10) ON THOUSANDS OF ASUS COMPUTERS HACKERS MOUNTED BACKDOORS USING ITS OWN SOFTWARE
It all started in 2018, but it wasn’t discovered until a 2019 incident in which hackers seeded a malicious backdoor in thousands of computers made by Taiwan-based hardware company ASUS. The operation was first reported by Motherboard, which placed malicious files in an ASUS software update. It was unknowingly distributed to users by its Live Update Utility feature. Once again, the responsible hacking group turned out to be China-based Barium, reported WIRED. This group was also reported to be accountable for the supply-chain hacking of Microsoft’s Visual Studio.
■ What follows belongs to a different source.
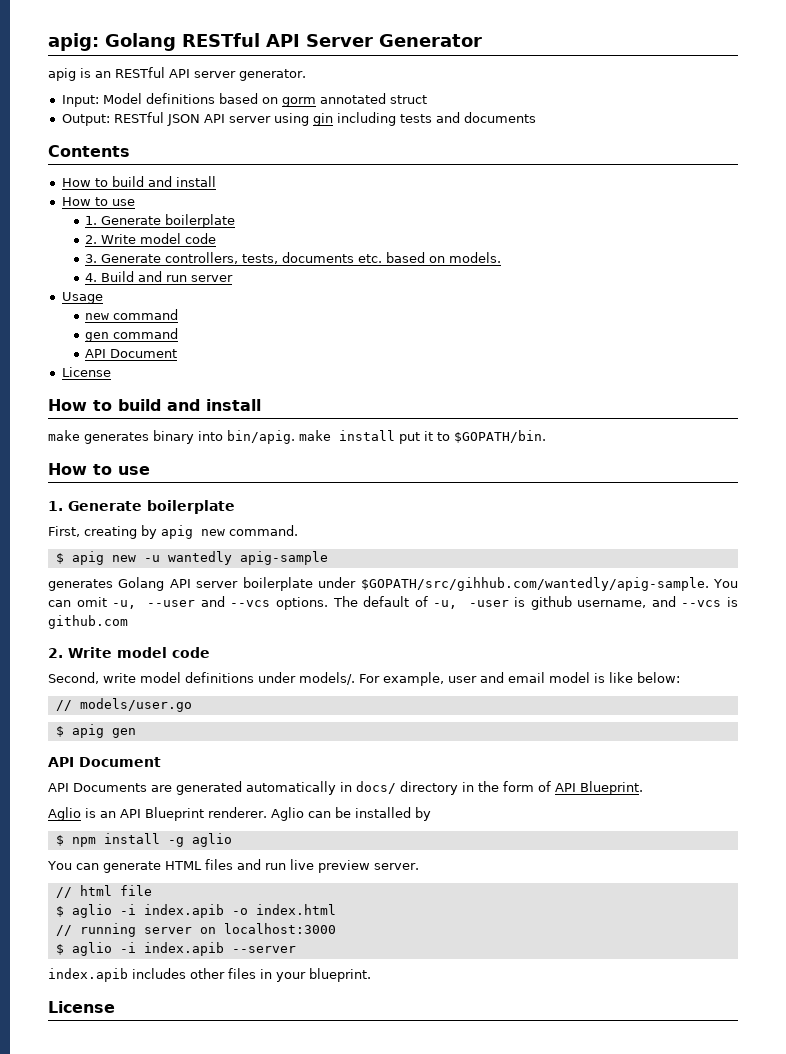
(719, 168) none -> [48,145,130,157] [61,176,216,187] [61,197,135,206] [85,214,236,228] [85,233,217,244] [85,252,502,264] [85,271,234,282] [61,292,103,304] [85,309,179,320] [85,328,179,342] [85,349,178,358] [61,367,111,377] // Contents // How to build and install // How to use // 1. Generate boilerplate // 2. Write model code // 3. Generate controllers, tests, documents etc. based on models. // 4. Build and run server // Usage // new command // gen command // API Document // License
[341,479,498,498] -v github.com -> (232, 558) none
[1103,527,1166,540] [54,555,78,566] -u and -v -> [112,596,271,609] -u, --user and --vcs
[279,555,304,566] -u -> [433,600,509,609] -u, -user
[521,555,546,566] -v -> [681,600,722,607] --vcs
11) LOCKERGOGA RANSOMWARE ATTACKING MANUFACTURING FIRMS ALL AROUND THE WORLD
In 2019, roughly five manufacturing firms have been attacked by ransomware famous as LockerGoga. Like any other violent forms of ransomware, LockerGoga was capable of shutting down computers and locking out users until the hacker is paid with the ransom. This malicious software was also able to shut down physical equipment temporarily and to cripple many manufacturing companies. According to a report by WIRED, users were anxious to see that files were becoming non-editable within a matter of minutes. The data that was being accessed was “ReadMe’, which said, “Greetings! There was a significant flaw in the security system of your company. You should be thankful the flaw was exploited by serious people and not by some rookies. They would have damaged all your data by mistake or for fun.”